The present invention relates generally to an apparatus and method for testing semiconductor devices. More particularly, the present invention relates to a test apparatus for packaged semiconductor devices that utilizes a pick-and-place mechanism to transfer the devices between and among various locations in the apparatus.
Integrated circuit (IC) devices are subjected to a variety of tests after fabrication. These tests occur before the IC is packaged and after the IC is packaged. The tests are designed to determine if the IC will meet performance and lifetime specifications.
Apparatus with many different configurations are used to test IC devices. In many apparatus, such as the apparatus described in U.S. Pat. No. 6,323,666 to Ohba et al., the IC's are loaded into some sort of test board for environmental testing. Typically, the apparatus performs some initial electrical tests on the IC before subjecting the device to the environmental testing. That way, the more expensive, time consuming environmental test is only performed on ICs that pass the initial test. Other apparatus that describe apparatus the perform some electrical testing of ICs prior to environmental testing are described in U.S. Pat. No. 4,902,969 to Gussman and U.S. Pat. No. 6,563,331 to Maeng.

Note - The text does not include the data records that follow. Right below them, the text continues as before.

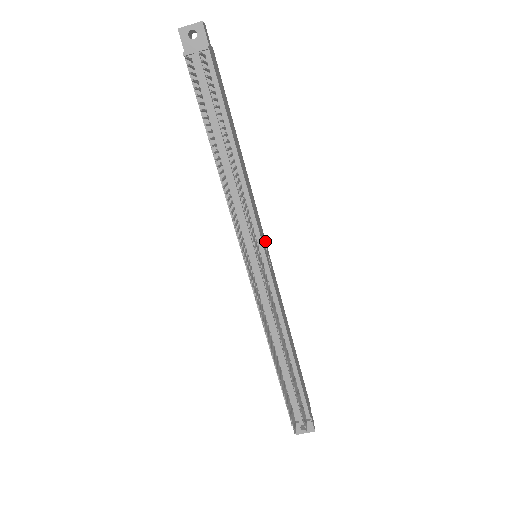
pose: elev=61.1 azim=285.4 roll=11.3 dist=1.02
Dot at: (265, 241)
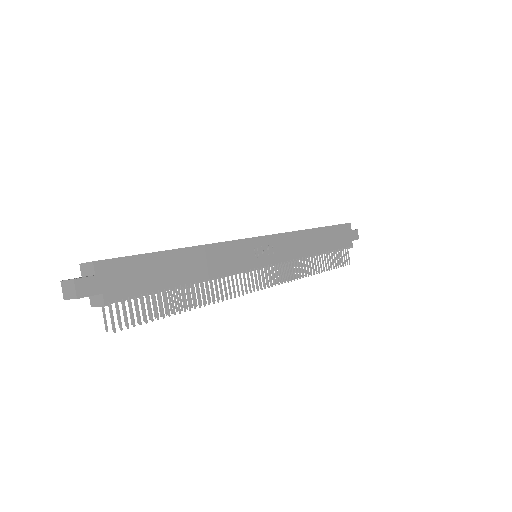
Dot at: (256, 239)
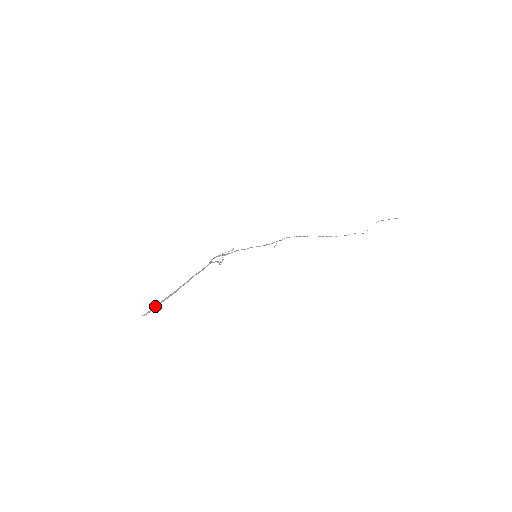
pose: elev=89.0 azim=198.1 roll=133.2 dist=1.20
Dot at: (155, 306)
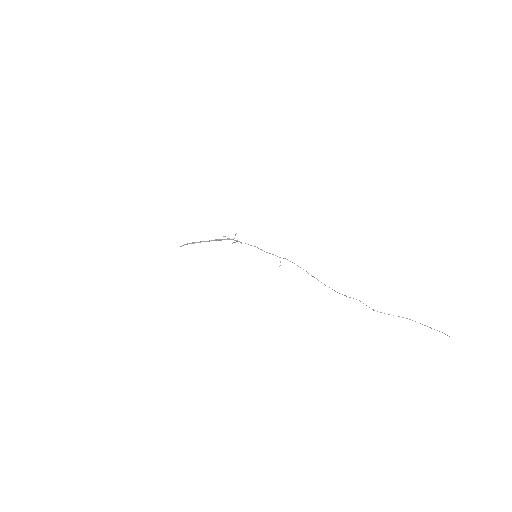
Dot at: (187, 244)
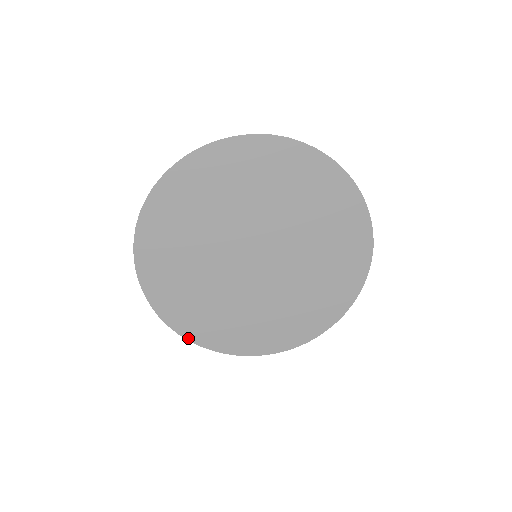
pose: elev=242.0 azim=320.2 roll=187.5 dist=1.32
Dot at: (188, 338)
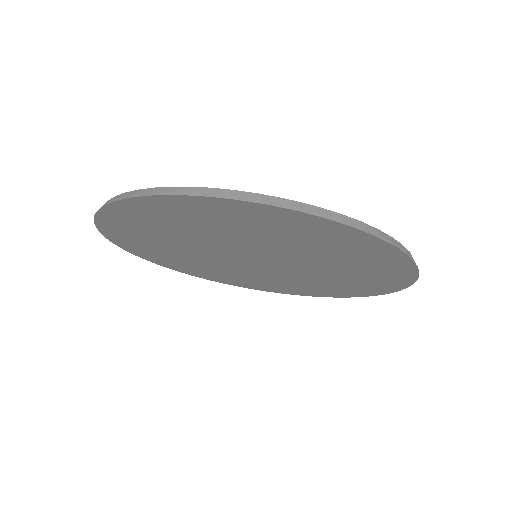
Dot at: (263, 290)
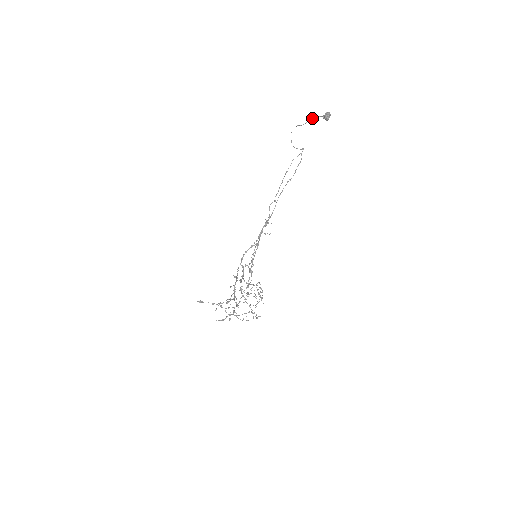
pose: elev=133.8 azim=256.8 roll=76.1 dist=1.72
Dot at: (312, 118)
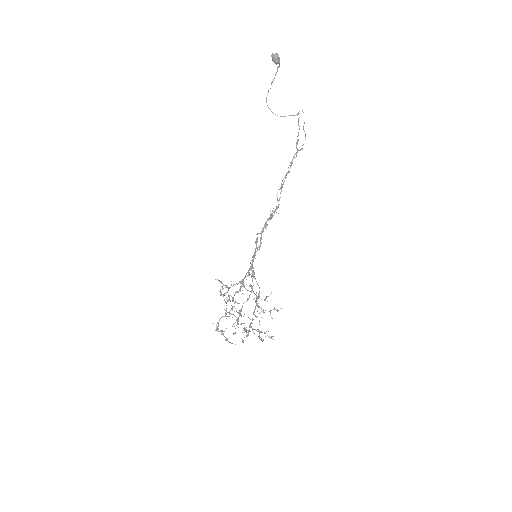
Dot at: (276, 73)
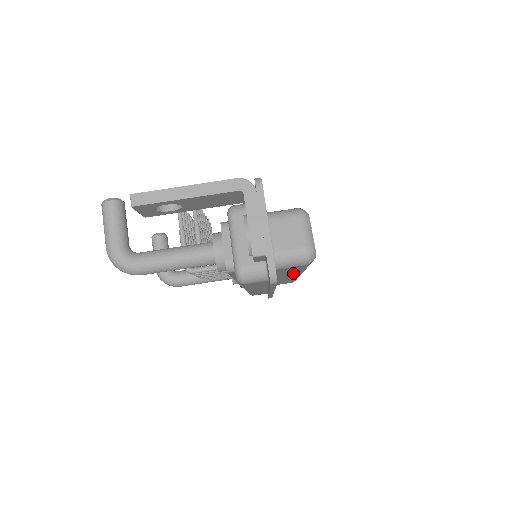
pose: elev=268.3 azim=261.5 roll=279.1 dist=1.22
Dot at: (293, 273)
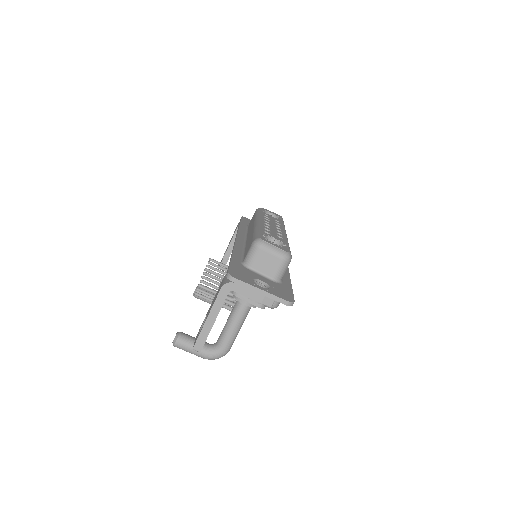
Dot at: occluded
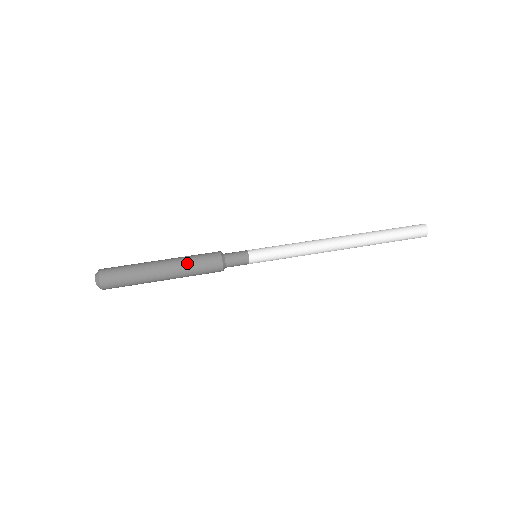
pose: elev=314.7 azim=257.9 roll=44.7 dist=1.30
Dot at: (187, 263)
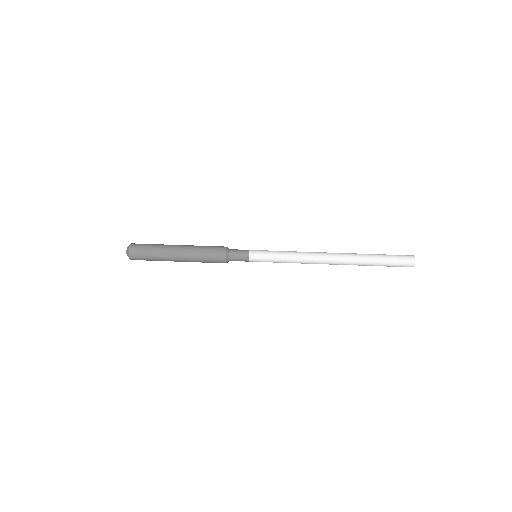
Dot at: (198, 246)
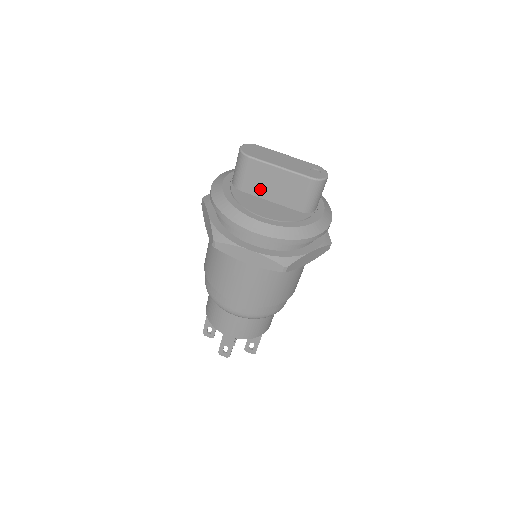
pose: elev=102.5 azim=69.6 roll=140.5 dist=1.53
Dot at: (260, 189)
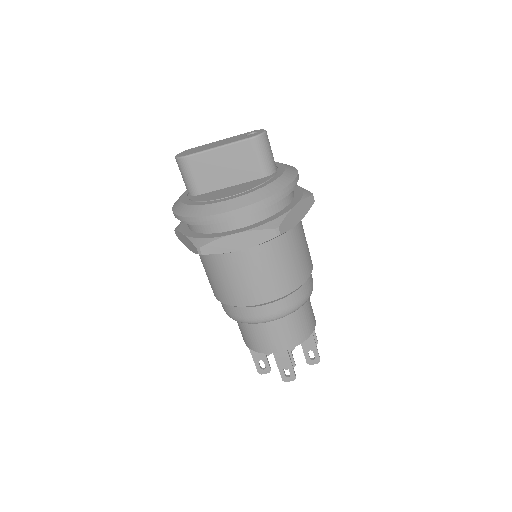
Dot at: (214, 181)
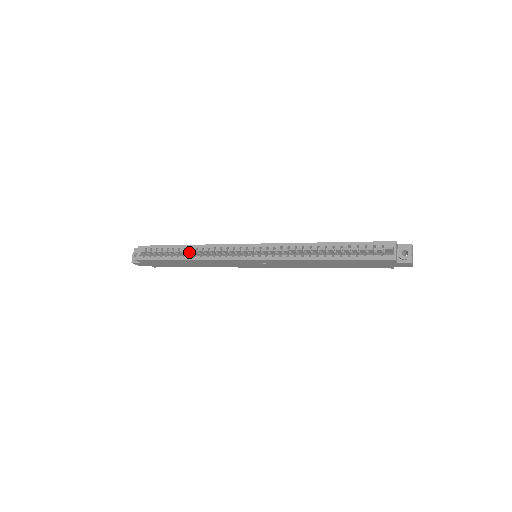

Environmental testing is typically referred to as a burn-in test. The test is described as burn-in because it is done at an elevated temperature. Burn-in typically involves placing a large number of integrated circuit (IC) devices on printed circuit boards, referred to herein as test boards. The boards are placed in a chamber in which the environmental conditions, particularly temperature, are controlled. The IC devices are then subjected to electrical tests such as the application of DC current to forward and reverse bias the individual junctions in the IC or actively clocking the ICs to their maximum rated conditions. Running these tests at elevated temperature identifies ICs that do not perform according to their minimum specifications.
There are two major objectives associated with such testing. The first and foremost objective is to ensure that ICs that fail or are likely to fail are discovered and kept from being used (at least in the application for which they were identified as likely to fail). The failed ICs, once identified, might be recycled, repaired, retested, etc. The second equally important objective is that the good ICs are not falsely identified as bad ICs. Such misclassification has a number of downsides. First, it wastes an otherwise good IC by preventing it from being used for its intended purpose. Second, a series of false failures can give the impression of an artificially high fail rate. This could lead to an unnecessary, expensive, and time-consuming search for the source or sources of the fail rate.
Many apparatus have been proposed to more accurately identify failed ICs and to ensure that the ICs are not improperly identified as failures due to some defect or malfunction in the apparatus itself. One such approach is described in U.S. Pat. No. 6,323,666 to Ohba et al. With reference to FIG. 1, a test and burn-in system handler 10 is illustrated schematically. An electronic switch 4 is provided to switch between test signals of the IC test circuit 2 and the test signals of the burn-in board checker 3. The IC test circuit 2, the burn-in board checker 3 and the electrical switch 4 are made up as a unit.
The IC test circuit 2 is used to perform a pretest of the IC's 1A as the devices under test. The burn-in board checker 3 is for testing the burn-in board 1 to detect pattern disconnection, solder failure, short circuits or other defects. The alignment stage 6 is used to straighten the attitude of the IC's 1A.
The handler 10 is operated in the following manner. The carrier rack 8 has multiple burn-in boards 1, which, when loaded into the handler 10, do not contain IC devices. The burn-in boards 1, are inserted sequentially and each burn-in board, 1, is tested by the burn-in board checker 3 to determine if the burn-in board 1 contains any bad IC sockets. The burn-in board waits in this position to receive ICs 1A.
The ICs are transferred one at a time from the tray 5 to the alignment stage 6. After the attitudes of the ICs are straightened at the alignment stage 6, the ICs 1A are populated into the burn-in board 1. If the burn-in board has a defective socket, the loading software is instructed not to populate that socket with an IC.
After the burn-in board is loaded, the switch 4 is deployed to activate the IC test circuit 2. Simplified functional tests are performed on the ICs populating the burn-in board 1. After the electrical pretest, the ICs that are determined to be defective are removed from the burn-in board 1 while the devices that passed the pre-test remain. Once all of the normal sockets in the burn-in board 1 are loaded with ICs that were determined to be non-defective, the burn-in board is returned to the carrier rack 8. Once all of burn-in boards 1 in the carrier rack 8 are filled, the carrier rack is transferred to the burn-in apparatus.
While the apparatus described above achieves some efficiency and accuracy by testing individual sockets in burn-in boards before loading ICs therein, greater efficiency and flexibility for such test apparatus are sought while still ensuring the IC failures are properly attributed to the IC device, and not actually the result of a bad burn-in board socket or other extraneous reason.